Editorial License - It Was 40 Years Ago Today. Sgt. Pepper Brought the Band to Play! JFK's real legacy, how the Beatles saved America, and their message to the future.
by Ernest Lilley

A
ctually, it was 40 years ago last weekend, and while it may not have marked the day the boys learned to play, it did mark the day they came to the US and America discovered the Beatles. It was the best of times (we loved them, yeah, yeah, yeah), it was the worst of times (Jack Kennedy had died on a street in Dallas just weeks before), and it was a time that anyone living then remembers very well.

JFK’s legacy has been tarnished to dullness, shined up again, and clouded by conspiracy theories that have done more to damage the dreams that he stirred in a nation, even in a world, than the actual assassination itself.

While the official history of JFK’s presidency would probably  list “Ask not what your country can do for you, ask what you can do for your country” as the slogan which expresses his legacy, I submit that “Trust no one.” is the real, if unintentional one that will endure. Ironically, whatever truths remain buried about the JFK assassination, I do not believe that this outcome was envisioned by either Lee Harvey Oswald, or anyone who would have wanted the domestic regime change whether they had a hand in it or not.
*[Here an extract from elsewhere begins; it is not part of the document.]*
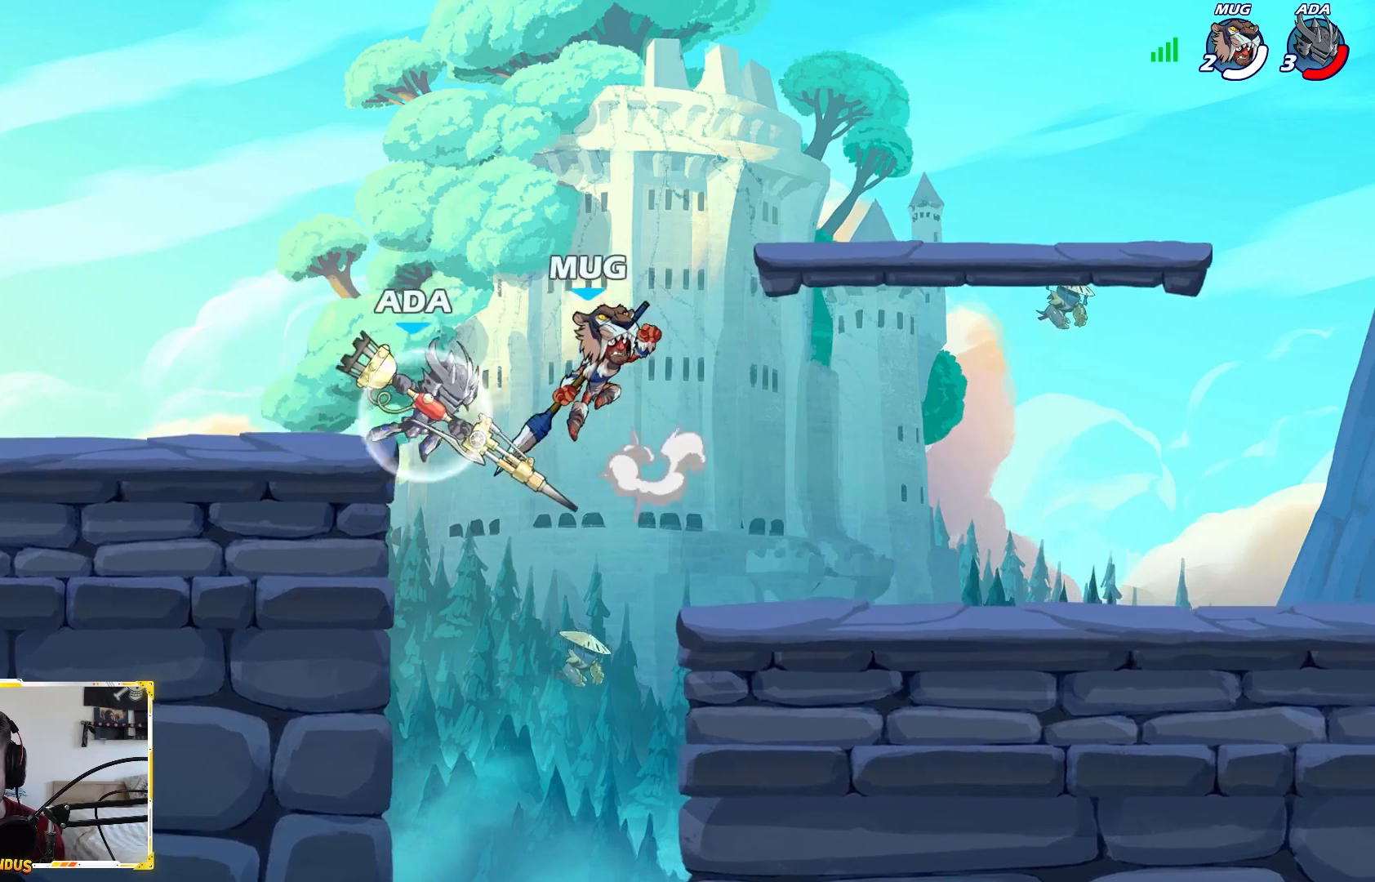
{"buttons": [], "left_stick": "left", "right_stick": "center", "events": [[117, "L2", "up"]]}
JFK did for the conspiracy theory what JC did for martyrdom two thousand years earlier.

Readers of SF who are also conspiracy theory fans should read The X-President by Philip Baruth, which isn’t about JFK but a more recent denizen of the White House and opens up whole new dimensions of conspiracy. My favorite bit in this book, which involves a secret government time travel project, is when the operation sends a Lear Jet back in time to 1950s Nevada, landing at an arranged site to meet government agents of that era. Doesn’t a VTOL Lear Jet raise eyebrows in the 50s? Not a problem, the book explains. It’s just government stuff that you folks don’t need to know. It was a kinder, gentler time. No, make that just a more paranoid one. No, just more gullible. Or one that hadn't read enough Science Fiction. Real gullibility is buying into not being able to trust anyone, especially anyone in authority. That way lies anarchy…and as much as I like personal freedom, I’m fairly well convinced that if you go to sleep in an anarchic state, you’ll wake up under the thumb of a warlord.

So JFK’s death was a really bad thing, even if he wasn’t the white knight young Americans wanted to believe he was.  
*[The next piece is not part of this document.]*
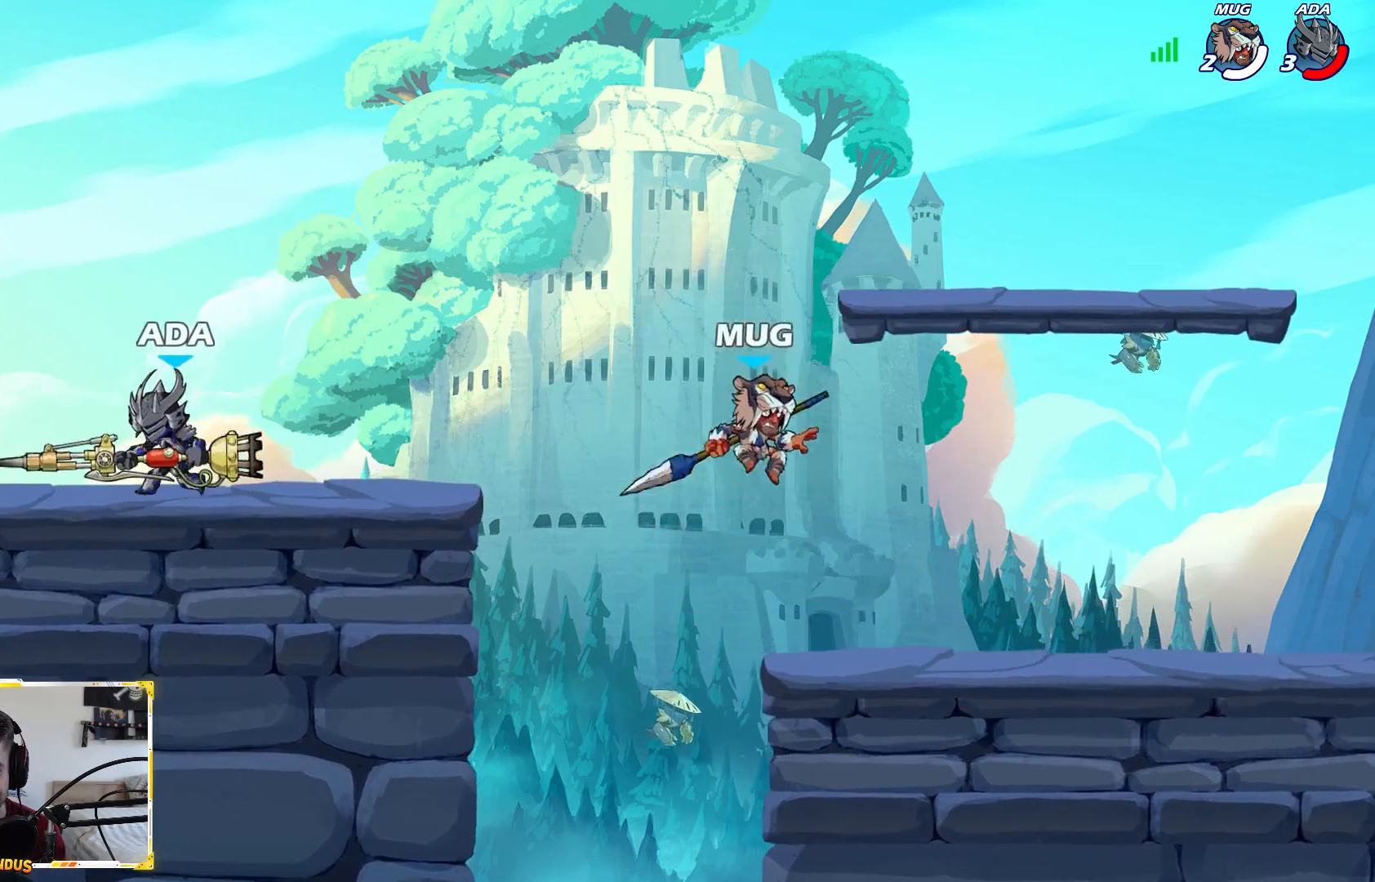
{"buttons": [], "left_stick": "left", "right_stick": "center", "events": [[17, "left_stick", "right"], [400, "left_stick", "left"]]}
The Beatles came along with the first good news after a long hard night here in the USA. American Rock and Roll was exciting, but it had always been about rebellion. The Beatles, though they spoke to rebellion in their own way, were about finding your humanity. About loving each other when we were all pretty scared. Going forward I think it's important that we don't forget to do spare some time from worrying about government conspiracies and the corporate assimilation of everything to do some of that.

It's not enough to avoid the world we don't want to live in, we've still got to create one we do.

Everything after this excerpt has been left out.